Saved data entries
=== Section Start ===

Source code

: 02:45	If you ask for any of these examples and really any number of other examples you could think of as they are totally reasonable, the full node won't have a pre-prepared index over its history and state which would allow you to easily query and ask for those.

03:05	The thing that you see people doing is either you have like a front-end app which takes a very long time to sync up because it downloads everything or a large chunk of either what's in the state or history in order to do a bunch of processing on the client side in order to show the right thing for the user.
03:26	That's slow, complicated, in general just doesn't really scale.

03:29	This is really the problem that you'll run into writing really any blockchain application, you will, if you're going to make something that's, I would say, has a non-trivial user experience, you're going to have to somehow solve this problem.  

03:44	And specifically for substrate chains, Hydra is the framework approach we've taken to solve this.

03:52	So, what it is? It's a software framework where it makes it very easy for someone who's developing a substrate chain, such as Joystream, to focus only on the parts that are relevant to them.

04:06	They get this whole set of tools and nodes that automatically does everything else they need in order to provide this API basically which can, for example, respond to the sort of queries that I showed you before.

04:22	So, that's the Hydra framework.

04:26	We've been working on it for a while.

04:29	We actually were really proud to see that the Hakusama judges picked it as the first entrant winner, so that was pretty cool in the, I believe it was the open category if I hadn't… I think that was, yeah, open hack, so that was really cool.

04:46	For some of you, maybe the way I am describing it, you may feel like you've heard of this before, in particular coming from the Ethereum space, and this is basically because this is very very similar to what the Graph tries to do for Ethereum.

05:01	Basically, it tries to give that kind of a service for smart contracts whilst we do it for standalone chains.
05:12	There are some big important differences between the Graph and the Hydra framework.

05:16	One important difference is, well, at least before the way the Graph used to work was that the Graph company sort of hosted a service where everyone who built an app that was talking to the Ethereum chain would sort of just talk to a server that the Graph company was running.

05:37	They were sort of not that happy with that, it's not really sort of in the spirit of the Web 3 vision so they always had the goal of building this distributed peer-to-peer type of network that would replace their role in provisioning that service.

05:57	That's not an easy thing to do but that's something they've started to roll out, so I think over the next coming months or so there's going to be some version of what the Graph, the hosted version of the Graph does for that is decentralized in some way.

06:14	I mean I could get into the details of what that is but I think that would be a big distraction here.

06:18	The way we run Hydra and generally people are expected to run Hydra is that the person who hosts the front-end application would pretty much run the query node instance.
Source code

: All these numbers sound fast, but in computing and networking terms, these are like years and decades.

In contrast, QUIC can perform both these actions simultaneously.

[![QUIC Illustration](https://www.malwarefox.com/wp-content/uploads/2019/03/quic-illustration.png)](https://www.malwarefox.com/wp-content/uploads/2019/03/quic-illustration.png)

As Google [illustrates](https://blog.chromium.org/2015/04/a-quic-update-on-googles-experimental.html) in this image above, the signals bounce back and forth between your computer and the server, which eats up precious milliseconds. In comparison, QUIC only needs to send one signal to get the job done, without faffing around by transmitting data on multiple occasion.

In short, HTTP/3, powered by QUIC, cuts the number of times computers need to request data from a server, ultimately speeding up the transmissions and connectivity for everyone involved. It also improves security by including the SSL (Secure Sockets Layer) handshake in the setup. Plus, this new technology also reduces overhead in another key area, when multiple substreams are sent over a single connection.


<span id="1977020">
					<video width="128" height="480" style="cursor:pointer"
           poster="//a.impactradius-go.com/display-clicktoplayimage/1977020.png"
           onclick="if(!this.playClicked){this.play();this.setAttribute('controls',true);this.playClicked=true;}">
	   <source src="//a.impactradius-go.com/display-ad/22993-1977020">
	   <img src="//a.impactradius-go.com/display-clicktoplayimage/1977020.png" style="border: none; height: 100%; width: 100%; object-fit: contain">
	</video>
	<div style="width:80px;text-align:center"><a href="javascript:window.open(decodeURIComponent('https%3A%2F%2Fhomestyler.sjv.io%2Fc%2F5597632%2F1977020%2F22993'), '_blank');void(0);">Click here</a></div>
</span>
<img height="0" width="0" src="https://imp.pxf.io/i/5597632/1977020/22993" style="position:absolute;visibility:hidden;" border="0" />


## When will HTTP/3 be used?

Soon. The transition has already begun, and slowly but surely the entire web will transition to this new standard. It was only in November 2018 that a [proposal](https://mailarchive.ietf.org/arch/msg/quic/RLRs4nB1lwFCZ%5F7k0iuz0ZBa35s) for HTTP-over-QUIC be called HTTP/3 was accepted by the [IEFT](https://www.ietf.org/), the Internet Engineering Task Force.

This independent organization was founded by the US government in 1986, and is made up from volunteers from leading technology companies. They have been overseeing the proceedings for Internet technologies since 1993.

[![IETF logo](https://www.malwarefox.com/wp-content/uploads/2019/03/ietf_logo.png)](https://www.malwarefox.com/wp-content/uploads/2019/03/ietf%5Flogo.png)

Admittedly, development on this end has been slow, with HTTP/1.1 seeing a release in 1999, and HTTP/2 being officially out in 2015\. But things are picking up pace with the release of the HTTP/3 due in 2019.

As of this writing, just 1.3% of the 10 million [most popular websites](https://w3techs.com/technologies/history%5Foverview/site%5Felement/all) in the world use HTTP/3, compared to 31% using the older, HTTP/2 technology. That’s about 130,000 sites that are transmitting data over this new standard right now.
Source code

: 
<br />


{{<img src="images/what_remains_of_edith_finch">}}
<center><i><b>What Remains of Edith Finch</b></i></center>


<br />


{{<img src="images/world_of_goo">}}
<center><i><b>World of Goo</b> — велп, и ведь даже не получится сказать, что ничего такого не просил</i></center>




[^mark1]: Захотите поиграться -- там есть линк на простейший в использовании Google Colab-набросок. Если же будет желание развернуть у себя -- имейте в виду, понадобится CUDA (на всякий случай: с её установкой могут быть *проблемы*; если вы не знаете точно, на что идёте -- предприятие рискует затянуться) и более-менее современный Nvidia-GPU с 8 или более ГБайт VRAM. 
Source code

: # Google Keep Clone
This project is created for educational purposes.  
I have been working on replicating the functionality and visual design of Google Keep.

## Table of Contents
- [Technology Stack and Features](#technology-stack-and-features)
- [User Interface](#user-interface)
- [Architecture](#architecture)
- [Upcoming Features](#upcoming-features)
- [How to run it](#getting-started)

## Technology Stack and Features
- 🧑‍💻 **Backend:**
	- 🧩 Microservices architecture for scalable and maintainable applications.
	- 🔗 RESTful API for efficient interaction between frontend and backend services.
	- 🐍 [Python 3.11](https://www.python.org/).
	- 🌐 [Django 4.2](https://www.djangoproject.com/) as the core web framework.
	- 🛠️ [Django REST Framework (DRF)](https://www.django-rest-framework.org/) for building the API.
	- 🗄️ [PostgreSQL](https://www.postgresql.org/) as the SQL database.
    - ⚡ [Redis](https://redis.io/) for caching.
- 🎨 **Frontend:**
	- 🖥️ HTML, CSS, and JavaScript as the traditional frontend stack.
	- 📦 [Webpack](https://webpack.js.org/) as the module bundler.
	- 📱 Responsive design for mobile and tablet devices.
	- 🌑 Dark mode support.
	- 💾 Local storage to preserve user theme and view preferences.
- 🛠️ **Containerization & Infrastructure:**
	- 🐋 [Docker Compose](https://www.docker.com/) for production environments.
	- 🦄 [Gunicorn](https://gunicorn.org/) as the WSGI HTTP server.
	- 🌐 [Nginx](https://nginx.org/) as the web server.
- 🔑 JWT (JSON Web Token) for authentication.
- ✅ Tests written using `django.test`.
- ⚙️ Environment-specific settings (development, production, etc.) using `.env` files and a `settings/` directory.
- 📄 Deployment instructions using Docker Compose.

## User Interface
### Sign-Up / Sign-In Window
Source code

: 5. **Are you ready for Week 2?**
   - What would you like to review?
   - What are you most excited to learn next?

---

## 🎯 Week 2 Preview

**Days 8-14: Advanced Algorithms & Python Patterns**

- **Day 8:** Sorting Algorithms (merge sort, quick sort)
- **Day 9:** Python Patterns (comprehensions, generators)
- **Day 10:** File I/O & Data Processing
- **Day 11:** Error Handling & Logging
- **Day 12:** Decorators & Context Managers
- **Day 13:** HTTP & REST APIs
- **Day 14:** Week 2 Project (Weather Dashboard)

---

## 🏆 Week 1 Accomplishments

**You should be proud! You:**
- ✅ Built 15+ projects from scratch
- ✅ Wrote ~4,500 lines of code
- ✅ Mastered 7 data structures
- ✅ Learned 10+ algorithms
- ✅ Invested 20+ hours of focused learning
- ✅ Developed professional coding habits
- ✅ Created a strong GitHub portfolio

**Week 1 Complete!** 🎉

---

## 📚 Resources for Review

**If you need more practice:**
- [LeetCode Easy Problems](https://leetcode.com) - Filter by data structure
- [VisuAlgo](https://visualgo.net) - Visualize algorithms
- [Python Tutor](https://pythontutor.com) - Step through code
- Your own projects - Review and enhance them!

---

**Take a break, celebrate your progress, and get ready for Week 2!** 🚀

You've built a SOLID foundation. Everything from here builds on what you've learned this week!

=== Section End ===

From the records above, copy out the line with "Google Keep Clone", the line with "- **Day 10:** File I/O & Data Processing", and every line between them, word for word.

: # Google Keep Clone
This project is created for educational purposes.  
I have been working on replicating the functionality and visual design of Google Keep.

## Table of Contents
- [Technology Stack and Features](#technology-stack-and-features)
- [User Interface](#user-interface)
- [Architecture](#architecture)
- [Upcoming Features](#upcoming-features)
- [How to run it](#getting-started)

## Technology Stack and Features
- 🧑‍💻 **Backend:**
	- 🧩 Microservices architecture for scalable and maintainable applications.
	- 🔗 RESTful API for efficient interaction between frontend and backend services.
	- 🐍 [Python 3.11](https://www.python.org/).
	- 🌐 [Django 4.2](https://www.djangoproject.com/) as the core web framework.
	- 🛠️ [Django REST Framework (DRF)](https://www.django-rest-framework.org/) for building the API.
	- 🗄️ [PostgreSQL](https://www.postgresql.org/) as the SQL database.
    - ⚡ [Redis](https://redis.io/) for caching.
- 🎨 **Frontend:**
	- 🖥️ HTML, CSS, and JavaScript as the traditional frontend stack.
	- 📦 [Webpack](https://webpack.js.org/) as the module bundler.
	- 📱 Responsive design for mobile and tablet devices.
	- 🌑 Dark mode support.
	- 💾 Local storage to preserve user theme and view preferences.
- 🛠️ **Containerization & Infrastructure:**
	- 🐋 [Docker Compose](https://www.docker.com/) for production environments.
	- 🦄 [Gunicorn](https://gunicorn.org/) as the WSGI HTTP server.
	- 🌐 [Nginx](https://nginx.org/) as the web server.
- 🔑 JWT (JSON Web Token) for authentication.
- ✅ Tests written using `django.test`.
- ⚙️ Environment-specific settings (development, production, etc.) using `.env` files and a `settings/` directory.
- 📄 Deployment instructions using Docker Compose.

## User Interface
### Sign-Up / Sign-In Window
Source code

: 5. **Are you ready for Week 2?**
   - What would you like to review?
   - What are you most excited to learn next?

---

## 🎯 Week 2 Preview

**Days 8-14: Advanced Algorithms & Python Patterns**

- **Day 8:** Sorting Algorithms (merge sort, quick sort)
- **Day 9:** Python Patterns (comprehensions, generators)
- **Day 10:** File I/O & Data Processing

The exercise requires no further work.